Work request
Output only the lines that run from the line holding "position: absolute;" to the end of the data below, including both ends, without any pictures.

Given data
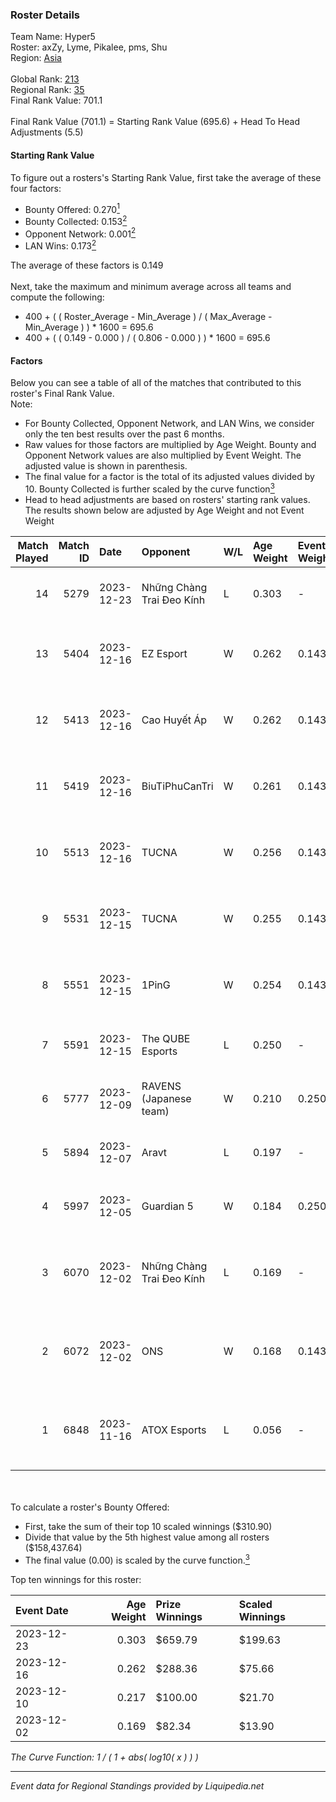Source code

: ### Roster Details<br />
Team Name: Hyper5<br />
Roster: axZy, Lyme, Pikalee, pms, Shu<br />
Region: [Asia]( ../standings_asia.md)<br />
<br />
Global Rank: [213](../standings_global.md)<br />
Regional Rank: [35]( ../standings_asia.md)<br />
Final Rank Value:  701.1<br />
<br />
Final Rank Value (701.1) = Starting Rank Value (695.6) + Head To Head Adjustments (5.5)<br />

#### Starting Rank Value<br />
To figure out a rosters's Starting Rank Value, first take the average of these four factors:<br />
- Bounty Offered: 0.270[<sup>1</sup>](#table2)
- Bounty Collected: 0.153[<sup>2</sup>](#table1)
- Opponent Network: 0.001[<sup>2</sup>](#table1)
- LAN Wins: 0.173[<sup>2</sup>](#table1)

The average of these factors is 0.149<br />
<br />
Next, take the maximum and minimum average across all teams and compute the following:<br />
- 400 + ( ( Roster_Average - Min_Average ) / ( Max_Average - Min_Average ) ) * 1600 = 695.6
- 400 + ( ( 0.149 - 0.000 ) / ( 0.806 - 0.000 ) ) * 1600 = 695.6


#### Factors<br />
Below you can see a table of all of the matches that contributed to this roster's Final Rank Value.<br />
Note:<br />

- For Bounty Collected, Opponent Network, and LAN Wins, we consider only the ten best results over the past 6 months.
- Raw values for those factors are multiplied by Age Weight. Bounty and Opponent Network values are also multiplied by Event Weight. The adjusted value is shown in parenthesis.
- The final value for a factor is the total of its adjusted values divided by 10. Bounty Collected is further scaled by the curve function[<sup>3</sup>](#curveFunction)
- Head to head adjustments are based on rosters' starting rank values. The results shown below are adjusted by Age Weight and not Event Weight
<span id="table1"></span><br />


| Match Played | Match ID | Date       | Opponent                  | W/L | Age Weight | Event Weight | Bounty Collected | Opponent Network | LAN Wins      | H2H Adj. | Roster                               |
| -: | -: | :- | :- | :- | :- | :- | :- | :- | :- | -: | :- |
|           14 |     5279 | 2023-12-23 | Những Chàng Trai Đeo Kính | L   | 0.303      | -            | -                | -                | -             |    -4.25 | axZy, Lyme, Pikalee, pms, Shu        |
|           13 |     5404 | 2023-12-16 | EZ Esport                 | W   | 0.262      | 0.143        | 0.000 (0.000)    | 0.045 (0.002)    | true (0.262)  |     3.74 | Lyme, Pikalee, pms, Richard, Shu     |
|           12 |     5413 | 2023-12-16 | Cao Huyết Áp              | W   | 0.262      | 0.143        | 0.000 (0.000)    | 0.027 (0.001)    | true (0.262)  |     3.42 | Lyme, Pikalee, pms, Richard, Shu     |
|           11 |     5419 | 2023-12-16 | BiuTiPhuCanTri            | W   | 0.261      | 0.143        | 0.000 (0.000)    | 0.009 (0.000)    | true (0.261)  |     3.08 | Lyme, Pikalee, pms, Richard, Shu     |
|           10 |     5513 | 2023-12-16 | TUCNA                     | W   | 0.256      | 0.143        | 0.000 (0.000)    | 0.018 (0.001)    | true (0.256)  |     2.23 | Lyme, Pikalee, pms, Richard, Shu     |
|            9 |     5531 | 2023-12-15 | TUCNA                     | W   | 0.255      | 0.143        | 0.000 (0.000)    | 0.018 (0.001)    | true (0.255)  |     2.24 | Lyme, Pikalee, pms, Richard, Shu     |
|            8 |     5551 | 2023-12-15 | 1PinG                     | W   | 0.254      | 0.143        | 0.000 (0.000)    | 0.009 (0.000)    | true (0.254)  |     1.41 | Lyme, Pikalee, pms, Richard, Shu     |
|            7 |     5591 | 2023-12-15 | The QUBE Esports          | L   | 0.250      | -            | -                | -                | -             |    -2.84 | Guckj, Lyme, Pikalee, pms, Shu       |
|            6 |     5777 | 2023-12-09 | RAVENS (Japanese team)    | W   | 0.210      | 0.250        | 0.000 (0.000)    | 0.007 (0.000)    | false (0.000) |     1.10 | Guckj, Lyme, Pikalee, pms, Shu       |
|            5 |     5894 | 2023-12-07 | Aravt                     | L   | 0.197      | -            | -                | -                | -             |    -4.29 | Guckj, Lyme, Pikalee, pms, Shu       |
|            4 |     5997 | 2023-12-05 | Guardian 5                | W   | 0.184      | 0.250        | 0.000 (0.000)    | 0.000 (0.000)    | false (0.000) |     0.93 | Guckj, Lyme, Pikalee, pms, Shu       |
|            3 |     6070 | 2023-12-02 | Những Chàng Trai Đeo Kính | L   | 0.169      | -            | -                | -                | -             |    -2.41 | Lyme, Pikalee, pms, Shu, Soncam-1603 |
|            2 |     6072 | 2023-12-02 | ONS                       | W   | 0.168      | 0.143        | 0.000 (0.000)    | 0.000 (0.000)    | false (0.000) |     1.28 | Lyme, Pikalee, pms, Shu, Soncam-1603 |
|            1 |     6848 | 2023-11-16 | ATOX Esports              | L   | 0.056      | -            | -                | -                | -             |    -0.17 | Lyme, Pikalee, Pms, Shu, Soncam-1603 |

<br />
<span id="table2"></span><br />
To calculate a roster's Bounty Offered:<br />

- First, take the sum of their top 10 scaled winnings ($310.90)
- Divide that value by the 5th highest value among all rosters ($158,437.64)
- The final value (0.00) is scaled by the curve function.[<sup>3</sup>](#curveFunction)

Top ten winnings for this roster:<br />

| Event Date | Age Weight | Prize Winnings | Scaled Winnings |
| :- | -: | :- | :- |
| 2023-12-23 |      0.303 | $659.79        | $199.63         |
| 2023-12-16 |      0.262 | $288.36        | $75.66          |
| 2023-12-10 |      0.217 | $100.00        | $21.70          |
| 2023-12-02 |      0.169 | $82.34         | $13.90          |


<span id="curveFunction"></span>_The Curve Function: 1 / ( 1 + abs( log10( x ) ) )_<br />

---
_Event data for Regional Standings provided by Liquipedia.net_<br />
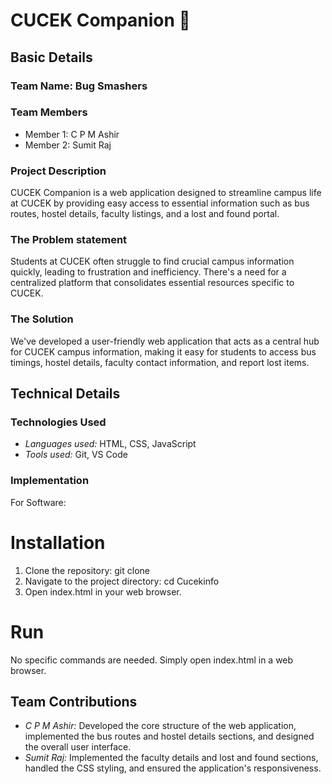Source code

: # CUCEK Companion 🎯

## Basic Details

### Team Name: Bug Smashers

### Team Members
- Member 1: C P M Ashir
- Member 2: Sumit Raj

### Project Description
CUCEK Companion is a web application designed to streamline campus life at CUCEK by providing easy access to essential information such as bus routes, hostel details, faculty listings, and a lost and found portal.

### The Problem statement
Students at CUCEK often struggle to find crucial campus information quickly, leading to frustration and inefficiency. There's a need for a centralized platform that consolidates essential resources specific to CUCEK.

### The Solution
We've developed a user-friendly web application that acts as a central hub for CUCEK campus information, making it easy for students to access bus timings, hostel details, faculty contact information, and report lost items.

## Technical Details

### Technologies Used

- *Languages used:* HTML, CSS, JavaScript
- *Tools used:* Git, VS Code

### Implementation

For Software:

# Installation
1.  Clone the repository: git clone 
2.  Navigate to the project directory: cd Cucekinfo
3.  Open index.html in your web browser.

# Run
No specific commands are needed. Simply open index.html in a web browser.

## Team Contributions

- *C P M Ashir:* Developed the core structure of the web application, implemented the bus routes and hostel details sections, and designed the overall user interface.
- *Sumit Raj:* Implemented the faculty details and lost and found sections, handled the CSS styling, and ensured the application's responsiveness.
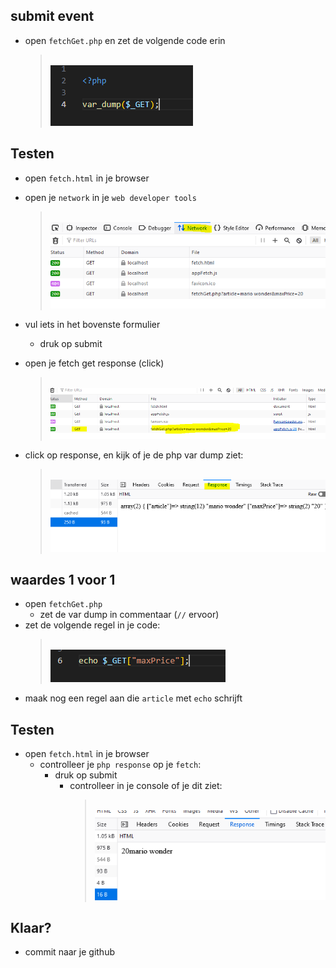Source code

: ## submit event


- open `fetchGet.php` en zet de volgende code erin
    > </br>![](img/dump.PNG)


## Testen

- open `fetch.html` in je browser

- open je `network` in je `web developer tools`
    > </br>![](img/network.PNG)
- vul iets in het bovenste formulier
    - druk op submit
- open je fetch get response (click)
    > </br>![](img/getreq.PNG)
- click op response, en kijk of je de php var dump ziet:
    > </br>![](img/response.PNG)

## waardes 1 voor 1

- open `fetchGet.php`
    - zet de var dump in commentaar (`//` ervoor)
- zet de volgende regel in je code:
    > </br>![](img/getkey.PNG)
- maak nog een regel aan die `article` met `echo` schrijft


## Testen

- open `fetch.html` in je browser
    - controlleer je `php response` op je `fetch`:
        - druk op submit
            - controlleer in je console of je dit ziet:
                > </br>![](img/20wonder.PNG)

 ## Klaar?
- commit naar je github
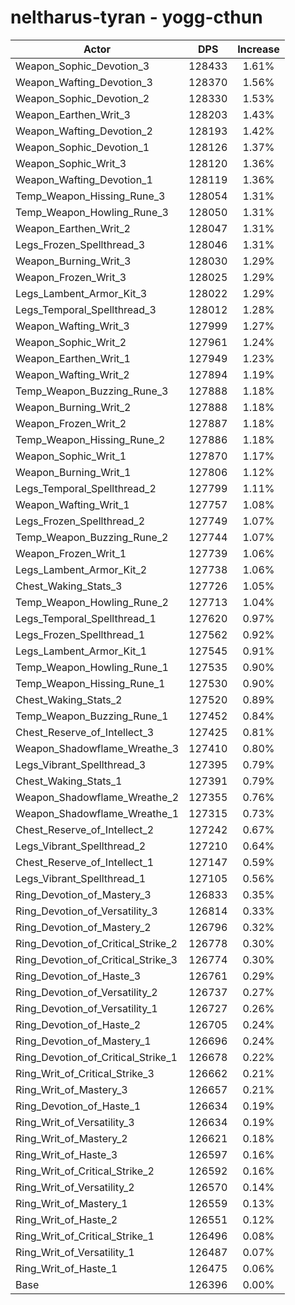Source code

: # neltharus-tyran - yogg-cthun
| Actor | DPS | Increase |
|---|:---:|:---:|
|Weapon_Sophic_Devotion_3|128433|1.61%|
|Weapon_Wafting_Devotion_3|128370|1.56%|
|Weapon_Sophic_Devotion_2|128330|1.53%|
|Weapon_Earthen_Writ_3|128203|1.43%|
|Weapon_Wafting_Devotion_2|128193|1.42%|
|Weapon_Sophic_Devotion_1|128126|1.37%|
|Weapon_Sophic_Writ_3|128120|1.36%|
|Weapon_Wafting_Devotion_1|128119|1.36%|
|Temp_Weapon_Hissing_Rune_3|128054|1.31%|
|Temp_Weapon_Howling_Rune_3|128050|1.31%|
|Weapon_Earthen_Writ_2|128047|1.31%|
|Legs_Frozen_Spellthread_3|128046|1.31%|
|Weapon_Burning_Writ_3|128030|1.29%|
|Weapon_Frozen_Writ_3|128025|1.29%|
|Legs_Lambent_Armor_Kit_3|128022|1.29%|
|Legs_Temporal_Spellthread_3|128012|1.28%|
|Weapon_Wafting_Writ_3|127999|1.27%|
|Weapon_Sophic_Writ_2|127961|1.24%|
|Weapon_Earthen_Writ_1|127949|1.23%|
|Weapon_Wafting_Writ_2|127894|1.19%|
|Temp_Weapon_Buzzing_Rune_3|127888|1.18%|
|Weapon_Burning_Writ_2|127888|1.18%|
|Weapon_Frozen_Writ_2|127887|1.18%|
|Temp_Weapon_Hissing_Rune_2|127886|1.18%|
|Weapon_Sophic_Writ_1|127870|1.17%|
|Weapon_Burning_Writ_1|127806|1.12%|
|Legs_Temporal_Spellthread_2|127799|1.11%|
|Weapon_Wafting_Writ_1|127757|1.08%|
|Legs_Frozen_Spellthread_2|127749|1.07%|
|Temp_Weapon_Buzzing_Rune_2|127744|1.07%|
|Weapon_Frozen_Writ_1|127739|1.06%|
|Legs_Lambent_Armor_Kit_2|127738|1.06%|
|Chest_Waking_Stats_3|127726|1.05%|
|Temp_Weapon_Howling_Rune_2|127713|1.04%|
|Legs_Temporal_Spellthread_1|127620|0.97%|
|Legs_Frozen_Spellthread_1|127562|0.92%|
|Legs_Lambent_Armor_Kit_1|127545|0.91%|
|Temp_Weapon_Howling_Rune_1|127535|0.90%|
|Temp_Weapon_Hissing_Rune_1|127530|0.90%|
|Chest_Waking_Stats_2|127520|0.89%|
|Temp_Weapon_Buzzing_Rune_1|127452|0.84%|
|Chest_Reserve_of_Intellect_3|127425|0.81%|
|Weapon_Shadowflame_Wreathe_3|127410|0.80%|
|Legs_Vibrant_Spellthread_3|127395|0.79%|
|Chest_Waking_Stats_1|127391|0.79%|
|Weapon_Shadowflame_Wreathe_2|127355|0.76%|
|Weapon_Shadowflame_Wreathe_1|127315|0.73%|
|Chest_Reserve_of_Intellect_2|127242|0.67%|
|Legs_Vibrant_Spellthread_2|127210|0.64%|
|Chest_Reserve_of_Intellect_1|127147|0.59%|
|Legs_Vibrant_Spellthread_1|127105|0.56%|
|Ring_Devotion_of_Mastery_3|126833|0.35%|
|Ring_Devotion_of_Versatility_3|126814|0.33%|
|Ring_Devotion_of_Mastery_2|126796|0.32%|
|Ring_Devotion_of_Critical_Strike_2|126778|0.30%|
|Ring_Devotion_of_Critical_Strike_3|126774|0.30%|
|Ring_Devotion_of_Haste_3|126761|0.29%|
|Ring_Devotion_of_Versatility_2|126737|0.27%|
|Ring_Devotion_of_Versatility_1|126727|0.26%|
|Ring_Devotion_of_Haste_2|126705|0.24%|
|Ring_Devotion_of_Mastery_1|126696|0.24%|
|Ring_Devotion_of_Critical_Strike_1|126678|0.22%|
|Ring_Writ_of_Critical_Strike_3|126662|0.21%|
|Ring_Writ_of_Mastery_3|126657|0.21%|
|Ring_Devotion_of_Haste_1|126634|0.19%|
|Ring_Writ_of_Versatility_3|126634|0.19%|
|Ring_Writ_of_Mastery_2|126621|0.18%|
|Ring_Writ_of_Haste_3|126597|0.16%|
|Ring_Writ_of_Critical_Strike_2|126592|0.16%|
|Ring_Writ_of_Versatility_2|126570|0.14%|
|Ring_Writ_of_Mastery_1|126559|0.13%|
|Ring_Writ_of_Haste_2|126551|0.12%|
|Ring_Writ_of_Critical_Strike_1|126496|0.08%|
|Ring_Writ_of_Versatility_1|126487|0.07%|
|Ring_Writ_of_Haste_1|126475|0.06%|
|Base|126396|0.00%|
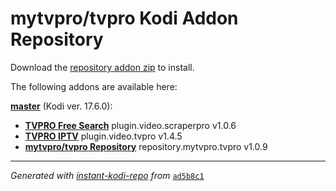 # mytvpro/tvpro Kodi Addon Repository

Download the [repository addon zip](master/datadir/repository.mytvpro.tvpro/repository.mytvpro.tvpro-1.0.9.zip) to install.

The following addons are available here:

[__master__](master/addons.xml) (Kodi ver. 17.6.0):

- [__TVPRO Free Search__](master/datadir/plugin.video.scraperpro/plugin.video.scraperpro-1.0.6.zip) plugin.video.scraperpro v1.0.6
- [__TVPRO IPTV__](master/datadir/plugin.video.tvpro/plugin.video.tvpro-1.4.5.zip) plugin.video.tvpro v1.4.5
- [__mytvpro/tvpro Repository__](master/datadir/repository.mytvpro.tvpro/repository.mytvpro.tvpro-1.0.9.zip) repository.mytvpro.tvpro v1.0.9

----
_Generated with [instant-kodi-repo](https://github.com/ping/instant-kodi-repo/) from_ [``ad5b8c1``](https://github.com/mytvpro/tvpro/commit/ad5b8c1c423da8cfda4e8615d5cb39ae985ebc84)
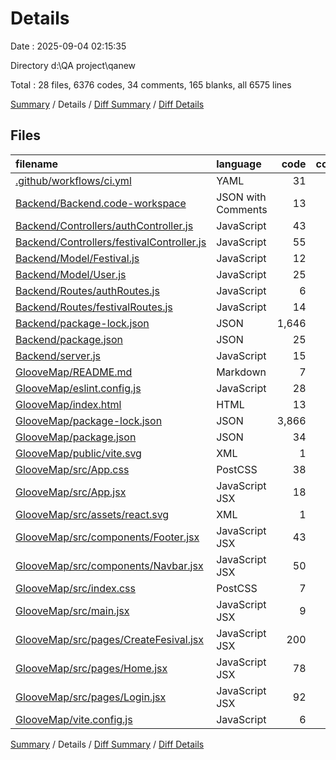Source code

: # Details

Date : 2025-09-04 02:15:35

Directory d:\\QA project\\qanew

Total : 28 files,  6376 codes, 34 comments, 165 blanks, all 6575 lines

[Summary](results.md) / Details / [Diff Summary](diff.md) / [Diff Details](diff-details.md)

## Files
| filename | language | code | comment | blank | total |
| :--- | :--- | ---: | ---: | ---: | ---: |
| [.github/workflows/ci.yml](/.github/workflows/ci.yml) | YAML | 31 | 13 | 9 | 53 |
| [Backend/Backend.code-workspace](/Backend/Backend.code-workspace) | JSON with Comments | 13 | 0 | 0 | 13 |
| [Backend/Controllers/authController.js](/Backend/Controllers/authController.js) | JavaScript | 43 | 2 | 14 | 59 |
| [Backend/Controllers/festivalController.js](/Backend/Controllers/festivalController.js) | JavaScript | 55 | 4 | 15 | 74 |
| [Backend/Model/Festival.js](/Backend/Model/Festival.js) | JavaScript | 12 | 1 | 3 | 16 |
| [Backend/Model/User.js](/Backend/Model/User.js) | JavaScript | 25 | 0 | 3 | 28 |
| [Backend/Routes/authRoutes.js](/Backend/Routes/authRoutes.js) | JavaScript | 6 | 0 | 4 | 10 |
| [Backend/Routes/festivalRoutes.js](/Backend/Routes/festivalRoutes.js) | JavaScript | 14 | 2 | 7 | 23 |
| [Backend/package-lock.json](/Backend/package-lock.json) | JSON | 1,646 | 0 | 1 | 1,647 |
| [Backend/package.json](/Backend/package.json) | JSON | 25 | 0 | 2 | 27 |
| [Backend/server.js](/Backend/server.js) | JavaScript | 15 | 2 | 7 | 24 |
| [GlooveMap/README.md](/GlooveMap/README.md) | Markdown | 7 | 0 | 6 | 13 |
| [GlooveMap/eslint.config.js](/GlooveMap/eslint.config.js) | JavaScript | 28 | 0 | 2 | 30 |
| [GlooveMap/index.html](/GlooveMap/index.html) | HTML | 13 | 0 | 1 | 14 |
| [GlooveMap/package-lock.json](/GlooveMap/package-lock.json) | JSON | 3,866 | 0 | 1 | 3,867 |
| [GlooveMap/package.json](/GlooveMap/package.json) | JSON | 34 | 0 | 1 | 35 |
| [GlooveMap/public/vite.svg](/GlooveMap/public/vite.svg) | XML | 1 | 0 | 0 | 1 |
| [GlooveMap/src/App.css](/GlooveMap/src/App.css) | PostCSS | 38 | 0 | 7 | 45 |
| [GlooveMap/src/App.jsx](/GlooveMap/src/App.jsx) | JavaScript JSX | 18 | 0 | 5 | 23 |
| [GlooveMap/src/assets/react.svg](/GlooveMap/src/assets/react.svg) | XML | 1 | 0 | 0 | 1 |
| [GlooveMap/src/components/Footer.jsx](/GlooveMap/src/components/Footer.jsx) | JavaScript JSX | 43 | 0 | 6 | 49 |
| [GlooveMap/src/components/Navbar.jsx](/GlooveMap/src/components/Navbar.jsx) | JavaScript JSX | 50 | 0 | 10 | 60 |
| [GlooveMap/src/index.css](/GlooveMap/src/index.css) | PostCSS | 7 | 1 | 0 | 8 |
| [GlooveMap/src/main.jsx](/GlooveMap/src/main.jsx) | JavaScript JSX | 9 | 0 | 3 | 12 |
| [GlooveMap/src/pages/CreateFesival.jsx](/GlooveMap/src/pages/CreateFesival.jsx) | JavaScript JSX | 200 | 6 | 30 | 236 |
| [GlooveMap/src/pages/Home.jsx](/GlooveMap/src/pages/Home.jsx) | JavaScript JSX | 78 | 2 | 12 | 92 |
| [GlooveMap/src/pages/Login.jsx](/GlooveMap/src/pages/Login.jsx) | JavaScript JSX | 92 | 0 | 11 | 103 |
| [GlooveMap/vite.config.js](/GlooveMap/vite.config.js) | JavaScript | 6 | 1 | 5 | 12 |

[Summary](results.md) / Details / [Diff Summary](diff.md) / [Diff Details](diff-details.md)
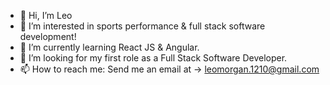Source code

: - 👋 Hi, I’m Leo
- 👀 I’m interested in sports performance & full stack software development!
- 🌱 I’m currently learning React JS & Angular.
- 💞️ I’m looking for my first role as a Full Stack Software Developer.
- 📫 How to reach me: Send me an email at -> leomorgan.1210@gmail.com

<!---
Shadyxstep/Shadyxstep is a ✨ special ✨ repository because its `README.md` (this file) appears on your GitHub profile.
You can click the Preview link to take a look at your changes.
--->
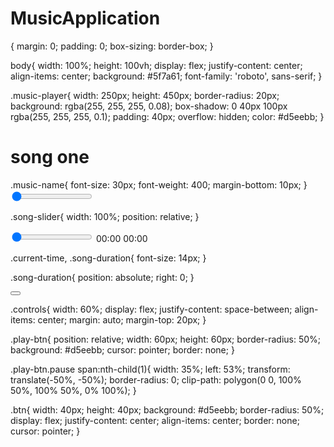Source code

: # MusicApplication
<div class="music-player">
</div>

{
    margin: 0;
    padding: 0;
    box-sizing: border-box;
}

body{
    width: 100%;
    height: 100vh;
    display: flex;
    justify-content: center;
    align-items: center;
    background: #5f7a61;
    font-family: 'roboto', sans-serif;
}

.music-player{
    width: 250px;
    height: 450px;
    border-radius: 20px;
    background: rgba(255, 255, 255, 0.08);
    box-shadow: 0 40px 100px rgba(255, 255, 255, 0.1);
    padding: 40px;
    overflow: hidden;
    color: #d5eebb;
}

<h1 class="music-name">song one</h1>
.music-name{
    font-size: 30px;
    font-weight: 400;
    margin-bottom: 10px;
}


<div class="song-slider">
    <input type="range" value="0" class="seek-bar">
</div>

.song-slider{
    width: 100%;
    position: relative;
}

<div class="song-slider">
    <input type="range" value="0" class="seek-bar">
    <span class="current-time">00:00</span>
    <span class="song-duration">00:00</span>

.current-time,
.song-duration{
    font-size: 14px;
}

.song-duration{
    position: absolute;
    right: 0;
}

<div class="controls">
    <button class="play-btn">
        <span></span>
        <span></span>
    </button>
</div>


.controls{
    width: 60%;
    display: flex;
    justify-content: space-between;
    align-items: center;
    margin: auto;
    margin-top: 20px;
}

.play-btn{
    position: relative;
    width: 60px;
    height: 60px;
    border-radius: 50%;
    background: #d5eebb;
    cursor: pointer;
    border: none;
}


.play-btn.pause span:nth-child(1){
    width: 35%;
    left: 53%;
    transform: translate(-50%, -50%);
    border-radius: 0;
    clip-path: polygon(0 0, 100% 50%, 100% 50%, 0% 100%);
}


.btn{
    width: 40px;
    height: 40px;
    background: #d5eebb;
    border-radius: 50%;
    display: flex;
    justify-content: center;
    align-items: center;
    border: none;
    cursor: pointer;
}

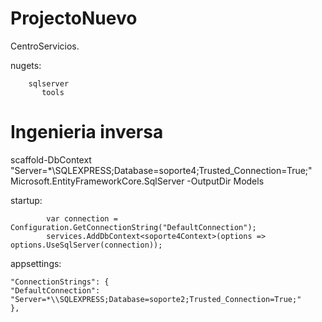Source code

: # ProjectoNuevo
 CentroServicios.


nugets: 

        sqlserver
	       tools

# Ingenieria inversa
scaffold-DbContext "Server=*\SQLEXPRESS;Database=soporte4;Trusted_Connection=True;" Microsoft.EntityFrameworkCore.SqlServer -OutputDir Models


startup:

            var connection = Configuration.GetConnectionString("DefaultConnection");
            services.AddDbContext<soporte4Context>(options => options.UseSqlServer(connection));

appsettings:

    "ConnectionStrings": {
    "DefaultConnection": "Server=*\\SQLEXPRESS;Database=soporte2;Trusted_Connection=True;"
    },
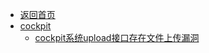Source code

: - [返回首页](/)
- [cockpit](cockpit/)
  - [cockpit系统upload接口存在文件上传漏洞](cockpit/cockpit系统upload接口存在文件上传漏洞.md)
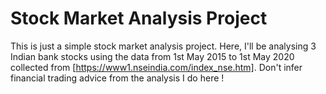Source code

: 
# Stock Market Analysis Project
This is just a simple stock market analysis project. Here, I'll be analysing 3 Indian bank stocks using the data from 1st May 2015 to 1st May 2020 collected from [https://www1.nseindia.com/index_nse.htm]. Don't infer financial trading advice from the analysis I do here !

The answer
    position: absolute;
    right: 0;
}

<div class="controls">
    <button class="play-btn">
        <span></span>
        <span></span>
    </button>
</div>


.controls{
    width: 60%;
    display: flex;
    justify-content: space-between;
    align-items: center;
    margin: auto;
    margin-top: 20px;
}

.play-btn{
    position: relative;
    width: 60px;
    height: 60px;
    border-radius: 50%;
    background: #d5eebb;
    cursor: pointer;
    border: none;
}


.play-btn.pause span:nth-child(1){
    width: 35%;
    left: 53%;
    transform: translate(-50%, -50%);
    border-radius: 0;
    clip-path: polygon(0 0, 100% 50%, 100% 50%, 0% 100%);
}


.btn{
    width: 40px;
    height: 40px;
    background: #d5eebb;
    border-radius: 50%;
    display: flex;
    justify-content: center;
    align-items: center;
    border: none;
    cursor: pointer;
}

Source code

: # ProjectoNuevo
 CentroServicios.


nugets: 

        sqlserver
	       tools

# Ingenieria inversa
scaffold-DbContext "Server=*\SQLEXPRESS;Database=soporte4;Trusted_Connection=True;" Microsoft.EntityFrameworkCore.SqlServer -OutputDir Models


startup:

            var connection = Configuration.GetConnectionString("DefaultConnection");
            services.AddDbContext<soporte4Context>(options => options.UseSqlServer(connection));

appsettings:

    "ConnectionStrings": {
    "DefaultConnection": "Server=*\\SQLEXPRESS;Database=soporte2;Trusted_Connection=True;"
    },
Source code

: - [返回首页](/)
- [cockpit](cockpit/)
  - [cockpit系统upload接口存在文件上传漏洞](cockpit/cockpit系统upload接口存在文件上传漏洞.md)
Source code

: 
# Stock Market Analysis Project
This is just a simple stock market analysis project. Here, I'll be analysing 3 Indian bank stocks using the data from 1st May 2015 to 1st May 2020 collected from [https://www1.nseindia.com/index_nse.htm]. Don't infer financial trading advice from the analysis I do here !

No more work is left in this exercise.